## Task to complete
Pick every line from the data below that contains the string "scale" and copy it.

## Dataset entries
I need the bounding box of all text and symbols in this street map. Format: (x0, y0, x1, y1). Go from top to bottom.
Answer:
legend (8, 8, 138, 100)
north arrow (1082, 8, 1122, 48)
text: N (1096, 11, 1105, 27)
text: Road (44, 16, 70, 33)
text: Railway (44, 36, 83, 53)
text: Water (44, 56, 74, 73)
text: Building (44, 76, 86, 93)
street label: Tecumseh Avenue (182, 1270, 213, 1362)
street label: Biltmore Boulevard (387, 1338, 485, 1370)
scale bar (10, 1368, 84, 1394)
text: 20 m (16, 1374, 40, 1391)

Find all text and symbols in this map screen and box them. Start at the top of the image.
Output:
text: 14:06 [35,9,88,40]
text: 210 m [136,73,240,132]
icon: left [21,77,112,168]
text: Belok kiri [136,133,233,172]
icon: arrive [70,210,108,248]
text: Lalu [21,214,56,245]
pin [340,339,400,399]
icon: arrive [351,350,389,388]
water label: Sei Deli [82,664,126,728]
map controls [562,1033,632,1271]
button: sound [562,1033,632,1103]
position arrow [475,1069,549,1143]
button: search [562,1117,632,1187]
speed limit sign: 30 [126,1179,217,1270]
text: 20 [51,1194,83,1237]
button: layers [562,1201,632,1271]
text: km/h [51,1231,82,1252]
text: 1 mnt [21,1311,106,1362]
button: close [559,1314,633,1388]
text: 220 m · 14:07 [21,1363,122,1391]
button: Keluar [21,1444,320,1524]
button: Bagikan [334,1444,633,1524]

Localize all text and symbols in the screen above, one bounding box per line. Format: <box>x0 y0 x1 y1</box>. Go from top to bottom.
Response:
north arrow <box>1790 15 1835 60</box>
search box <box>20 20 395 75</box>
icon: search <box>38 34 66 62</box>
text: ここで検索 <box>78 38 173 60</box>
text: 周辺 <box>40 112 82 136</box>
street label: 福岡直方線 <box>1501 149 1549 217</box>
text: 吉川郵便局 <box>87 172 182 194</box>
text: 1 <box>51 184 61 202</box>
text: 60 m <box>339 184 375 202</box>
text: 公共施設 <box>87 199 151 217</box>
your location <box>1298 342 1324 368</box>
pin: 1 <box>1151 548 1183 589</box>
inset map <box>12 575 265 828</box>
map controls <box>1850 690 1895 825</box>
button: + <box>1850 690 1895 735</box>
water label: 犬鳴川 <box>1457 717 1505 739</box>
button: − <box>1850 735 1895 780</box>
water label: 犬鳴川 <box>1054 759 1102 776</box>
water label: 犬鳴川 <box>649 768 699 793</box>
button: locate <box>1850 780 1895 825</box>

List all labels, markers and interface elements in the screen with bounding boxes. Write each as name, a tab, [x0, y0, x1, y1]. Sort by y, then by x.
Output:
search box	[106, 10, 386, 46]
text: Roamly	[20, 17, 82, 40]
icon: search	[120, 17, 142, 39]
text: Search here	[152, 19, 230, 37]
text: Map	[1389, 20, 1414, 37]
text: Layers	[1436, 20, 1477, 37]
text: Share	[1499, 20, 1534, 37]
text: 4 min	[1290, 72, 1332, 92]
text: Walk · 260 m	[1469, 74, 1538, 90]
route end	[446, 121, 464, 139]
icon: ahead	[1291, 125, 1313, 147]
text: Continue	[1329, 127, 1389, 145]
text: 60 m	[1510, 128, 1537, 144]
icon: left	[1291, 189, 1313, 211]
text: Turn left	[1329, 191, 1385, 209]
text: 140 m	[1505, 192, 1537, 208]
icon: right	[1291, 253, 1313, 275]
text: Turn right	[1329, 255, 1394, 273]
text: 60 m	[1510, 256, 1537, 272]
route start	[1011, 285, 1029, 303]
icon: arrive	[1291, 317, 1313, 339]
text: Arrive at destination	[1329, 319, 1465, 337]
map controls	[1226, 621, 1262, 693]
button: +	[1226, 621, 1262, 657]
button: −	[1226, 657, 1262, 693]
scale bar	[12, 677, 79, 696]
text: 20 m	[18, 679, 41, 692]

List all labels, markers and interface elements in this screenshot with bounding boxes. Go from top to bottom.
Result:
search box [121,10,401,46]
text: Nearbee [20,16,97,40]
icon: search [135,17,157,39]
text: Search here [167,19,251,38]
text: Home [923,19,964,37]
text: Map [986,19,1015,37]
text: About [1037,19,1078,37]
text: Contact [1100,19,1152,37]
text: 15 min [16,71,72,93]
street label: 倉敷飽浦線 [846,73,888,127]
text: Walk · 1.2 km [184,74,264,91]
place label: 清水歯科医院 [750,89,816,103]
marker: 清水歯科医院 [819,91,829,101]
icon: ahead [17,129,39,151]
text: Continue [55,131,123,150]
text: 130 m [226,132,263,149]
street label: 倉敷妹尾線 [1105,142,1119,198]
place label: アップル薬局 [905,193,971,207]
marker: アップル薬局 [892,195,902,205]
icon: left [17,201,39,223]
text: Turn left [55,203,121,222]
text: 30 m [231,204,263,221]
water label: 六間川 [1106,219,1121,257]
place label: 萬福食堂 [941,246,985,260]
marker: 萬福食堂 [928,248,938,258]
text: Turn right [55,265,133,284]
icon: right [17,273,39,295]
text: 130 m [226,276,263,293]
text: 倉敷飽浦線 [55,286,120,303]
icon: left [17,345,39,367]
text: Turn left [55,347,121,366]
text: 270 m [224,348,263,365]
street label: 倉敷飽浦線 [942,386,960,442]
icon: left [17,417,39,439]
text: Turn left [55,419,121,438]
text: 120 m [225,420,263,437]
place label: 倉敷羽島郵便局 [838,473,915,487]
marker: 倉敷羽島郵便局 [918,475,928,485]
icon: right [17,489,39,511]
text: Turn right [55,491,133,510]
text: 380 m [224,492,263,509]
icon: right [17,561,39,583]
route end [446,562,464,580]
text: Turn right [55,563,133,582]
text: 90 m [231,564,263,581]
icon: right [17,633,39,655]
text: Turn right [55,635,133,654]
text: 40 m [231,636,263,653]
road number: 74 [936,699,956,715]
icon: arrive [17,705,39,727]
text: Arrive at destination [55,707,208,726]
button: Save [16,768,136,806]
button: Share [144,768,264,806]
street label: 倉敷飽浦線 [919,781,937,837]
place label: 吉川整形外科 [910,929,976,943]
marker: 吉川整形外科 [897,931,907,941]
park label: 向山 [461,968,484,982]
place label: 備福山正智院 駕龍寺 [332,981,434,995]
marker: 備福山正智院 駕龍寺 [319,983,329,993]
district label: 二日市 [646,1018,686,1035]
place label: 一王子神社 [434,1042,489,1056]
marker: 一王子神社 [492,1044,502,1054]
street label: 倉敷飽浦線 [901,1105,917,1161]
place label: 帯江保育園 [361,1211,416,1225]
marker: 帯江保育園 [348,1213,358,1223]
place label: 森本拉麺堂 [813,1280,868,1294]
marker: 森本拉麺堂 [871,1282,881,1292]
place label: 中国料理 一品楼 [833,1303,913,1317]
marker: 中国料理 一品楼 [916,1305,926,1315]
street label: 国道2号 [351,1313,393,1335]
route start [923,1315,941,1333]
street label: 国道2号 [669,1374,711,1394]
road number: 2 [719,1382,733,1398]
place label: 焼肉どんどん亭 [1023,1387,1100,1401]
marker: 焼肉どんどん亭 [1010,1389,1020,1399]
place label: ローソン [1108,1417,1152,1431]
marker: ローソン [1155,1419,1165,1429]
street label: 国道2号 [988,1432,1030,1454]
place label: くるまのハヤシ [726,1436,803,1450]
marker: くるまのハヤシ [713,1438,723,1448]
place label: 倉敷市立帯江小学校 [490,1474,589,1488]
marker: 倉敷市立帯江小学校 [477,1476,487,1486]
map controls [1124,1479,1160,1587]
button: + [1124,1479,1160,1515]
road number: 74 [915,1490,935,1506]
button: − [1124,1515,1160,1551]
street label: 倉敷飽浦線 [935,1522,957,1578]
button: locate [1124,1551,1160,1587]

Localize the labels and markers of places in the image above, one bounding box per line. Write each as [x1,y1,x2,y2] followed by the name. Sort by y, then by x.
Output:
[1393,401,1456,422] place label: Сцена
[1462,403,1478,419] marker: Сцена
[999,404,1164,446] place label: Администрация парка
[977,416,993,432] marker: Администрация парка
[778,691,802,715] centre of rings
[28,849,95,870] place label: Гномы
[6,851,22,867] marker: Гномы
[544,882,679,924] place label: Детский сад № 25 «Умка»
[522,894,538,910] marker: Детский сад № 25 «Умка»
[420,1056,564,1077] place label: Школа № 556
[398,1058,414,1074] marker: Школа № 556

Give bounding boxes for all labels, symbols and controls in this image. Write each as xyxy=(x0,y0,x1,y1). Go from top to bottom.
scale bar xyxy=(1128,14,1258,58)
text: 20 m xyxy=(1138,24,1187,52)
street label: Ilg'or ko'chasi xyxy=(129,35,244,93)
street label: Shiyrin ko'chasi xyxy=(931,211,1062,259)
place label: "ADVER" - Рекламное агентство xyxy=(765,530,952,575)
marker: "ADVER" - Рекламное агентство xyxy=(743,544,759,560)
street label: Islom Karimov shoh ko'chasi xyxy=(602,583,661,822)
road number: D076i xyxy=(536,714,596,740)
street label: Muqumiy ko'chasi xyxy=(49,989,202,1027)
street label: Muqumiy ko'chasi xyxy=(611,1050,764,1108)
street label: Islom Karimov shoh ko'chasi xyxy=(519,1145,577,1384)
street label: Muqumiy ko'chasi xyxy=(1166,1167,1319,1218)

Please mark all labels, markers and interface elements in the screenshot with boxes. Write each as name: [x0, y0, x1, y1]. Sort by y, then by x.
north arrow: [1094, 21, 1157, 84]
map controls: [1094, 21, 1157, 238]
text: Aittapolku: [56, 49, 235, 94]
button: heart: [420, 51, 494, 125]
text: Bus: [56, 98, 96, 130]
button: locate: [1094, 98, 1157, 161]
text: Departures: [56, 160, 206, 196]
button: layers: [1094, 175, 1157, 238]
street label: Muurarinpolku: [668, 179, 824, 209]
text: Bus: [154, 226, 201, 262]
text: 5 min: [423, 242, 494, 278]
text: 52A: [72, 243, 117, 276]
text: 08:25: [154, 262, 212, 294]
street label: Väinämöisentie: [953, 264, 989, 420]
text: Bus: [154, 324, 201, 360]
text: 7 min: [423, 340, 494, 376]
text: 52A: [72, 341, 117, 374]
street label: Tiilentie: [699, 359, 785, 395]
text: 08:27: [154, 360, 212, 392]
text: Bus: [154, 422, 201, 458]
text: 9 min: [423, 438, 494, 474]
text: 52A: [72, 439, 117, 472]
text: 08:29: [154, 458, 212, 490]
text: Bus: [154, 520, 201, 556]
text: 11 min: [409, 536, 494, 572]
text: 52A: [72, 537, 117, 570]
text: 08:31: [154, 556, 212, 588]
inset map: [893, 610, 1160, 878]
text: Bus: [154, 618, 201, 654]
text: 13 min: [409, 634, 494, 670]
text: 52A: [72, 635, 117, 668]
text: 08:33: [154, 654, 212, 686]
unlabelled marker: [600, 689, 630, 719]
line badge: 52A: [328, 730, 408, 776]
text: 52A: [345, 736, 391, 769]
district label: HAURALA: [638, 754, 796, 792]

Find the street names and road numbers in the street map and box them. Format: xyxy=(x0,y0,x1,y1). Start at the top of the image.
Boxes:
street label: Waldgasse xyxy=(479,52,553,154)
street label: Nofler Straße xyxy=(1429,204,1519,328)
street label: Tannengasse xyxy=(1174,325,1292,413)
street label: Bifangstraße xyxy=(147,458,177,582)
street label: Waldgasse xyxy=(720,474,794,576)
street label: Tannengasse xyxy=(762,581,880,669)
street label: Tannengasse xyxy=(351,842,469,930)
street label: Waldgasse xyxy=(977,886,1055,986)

## Exercise solution
scale bar (10, 1368, 84, 1394)
scale bar	[12, 677, 79, 696]
scale bar xyxy=(1128,14,1258,58)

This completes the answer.